Even as a low-budget sleazy exploitation film, Verotika cannot even succeed by that metric. The gore effects are few and far between and Danzig likes to linger over what he can get, much like other elements. If he bought the makeup for one girl to be skinned faceless, you’re going to see that effect a dozen times. When the Contessa is chomping on a heart, the proportions are so out of scale that it dulls the impact of what is a fairly good prosthetic otherwise. Even when it comes to gratuitous sex and nudity, the movie seems oddly inept. During the interminable stripping scenes of “Change of Face,” the women don’t actually strip while they lethargically spin around their poles. The women on display are more fetishized as murder victims than they are as sex objects. Why include eye nipples and then do nothing with them? Where did they come from? Is this a genetic thing? Did Dajette’s mother have eye nipples and nurse her from them? My pal Ben Bailey came up with a better storyline with “eye nipples” on the spot, gifting them laser powers and a thematic angle about striking back against handsy men who won’t respect consent. Boom, right there, a better use of weird exploitation elements and he was only joking around.

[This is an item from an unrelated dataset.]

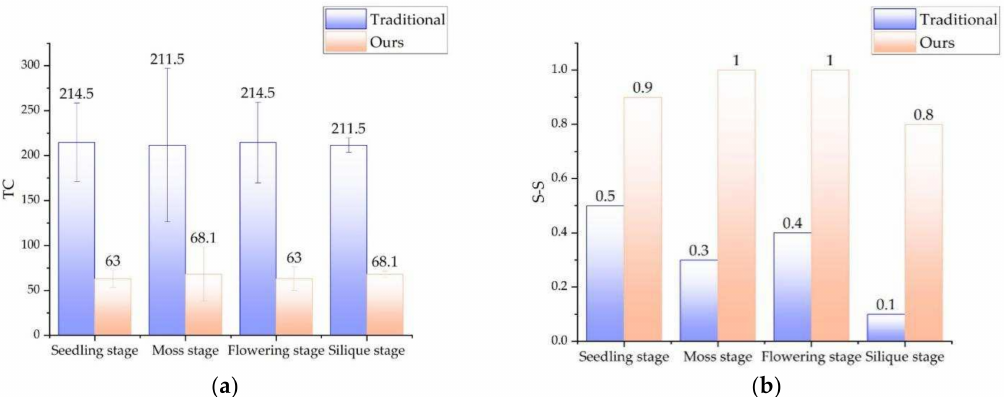
Figure 12. Comparison of the time and effect between the traditional registration algorithm and ours. ( a ) the comparison of the TC. ( b ) the comparison of the S-S. Note: TC: Time consumption (Second). S-S: succeed status (Yes or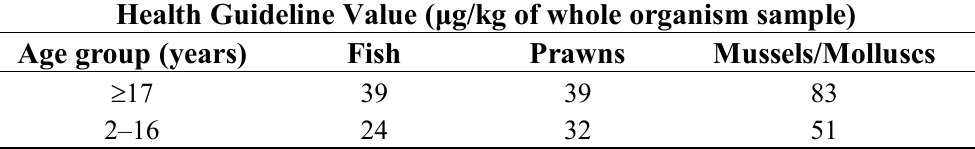
Table 5. Derived health guideline values for microcystins in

With every conceivable level of filmmaking and storytelling, Verotika shows that Danzig is not remotely ready for the big screen. The paltry story is kept at premise-level, there’s a decided lack of characterization and stakes and intrigue, lots of repetition, and shaky direction that leaves actors astray with over-extended scenes. Even as an exploitation movie, you will be sorely disappointed. As a hopeful heir apparent to the so-bad-it’s-good club, Verotika is not the next The Room. Not even close. It’s bad and inept and boring and flabbergasting but it lacks the bewildering appeal of the best of the so-bad-it’s-good crew. It lacks a sense of sincerity. I doubt Danzig thought he was making great art or even something cool. It feels like he took a music video concept and bloated it to bursting (Danzig’s music is a constant background presence). Danzig actually has another movie scheduled for release this year, Death Rider in the House of Vampires, starring Devon Sawa, Julian Sands, and Danny Trejo. I can only hope he’s learned from this baptism by fire (and blood) and surrounds himself with professionals who can carry the burden when he falters.